The dive bars around the Bowery, Five Points & Hells Kitchen were gathering points for gangsters, murderers, pickpockets etc, they were also places where the pan-handlers, beggars, cocaine & morphine addicts and the homeless would go too.
Whiskey was sold for 5 cents for a large glass and the cheaper mixture of water and camphor, which by all accounts was a fierce mixture. They could also buy hot punch which was a foul mix of whiskey, rum, camphor, benzine and cocaine sweepings, which is said to contain a case of delirium tremens in every drop, that sold for 6 cents a glass. Some dive bars would sell two drinks for a nickel between 5 & 5.30am every day and sometimes would need to call in the police to keep the cues in order.
Some of the Bums that could be found in these bars were once born into rich and well to do families, one was once a wealthy merchant from Baltimore, another was from a rich family in Boston, who had attended Harvard.

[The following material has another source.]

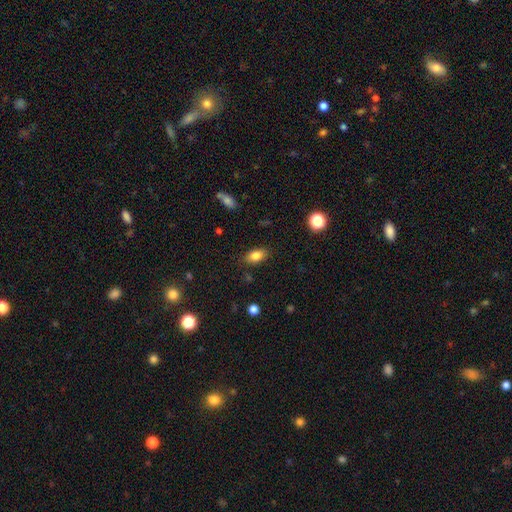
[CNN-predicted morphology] type=smooth (83%); roundness=in between (88%); merging=none (85%).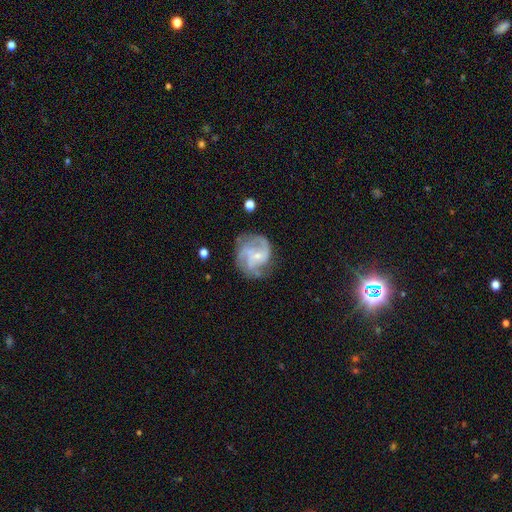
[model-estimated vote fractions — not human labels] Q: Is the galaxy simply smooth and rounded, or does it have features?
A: featured or disk — 79%.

And another who was known as The Scholar who claimed to have been to Yale. The Scholar would sell poems for two drinks or a small sum of cash. These poems were put to use by other Bums who would use blindness as their graft. This is one such poem
Help a poor blind man and dont turn him away
Just give him a dime and for you he will pray
You may get afflicted the same one day
Help a poor blind man and dont turn him away
Some of the Bums preyed upon the public by simulating cripples. The owner of one dive would provide storage for crutches and canes while they drank their days earnings.
One of the best known Bums of the time was Tom Frizzell, known as the king of the panhandlers. Tom usually sat in a bar where the portraits of 14 Presidents hung above the bar, he said they gave him luck as he had never been without money to pay for a bed for the night.
Another Bum who was a resident at the Doctors dive bar was Jack Dempsey. Jack earned his nights lodgings by washing glasses and scattering sawdust on the floor. Jack Dempsey was the lowest in the order of Bums he was a camphor fiend and cocaine addict, when he could afford whiskey he would add 8 or more drops of camphor to it. When he would be crashing he would plunge a needle full of cocaine into his arm. In this world he people who would inject were the aristocrats, lower down were the sniffers who would snort the coke and lower down were the ice cream eaters who would chew rocks of cocaine, opium or morphine.
Some places would fit iron bars to the walls and iron poles a few feet away and lash ropes to them to make some kind of bed, Bums and other drinkers who got too drunk would be carried to these to sleep off the effects.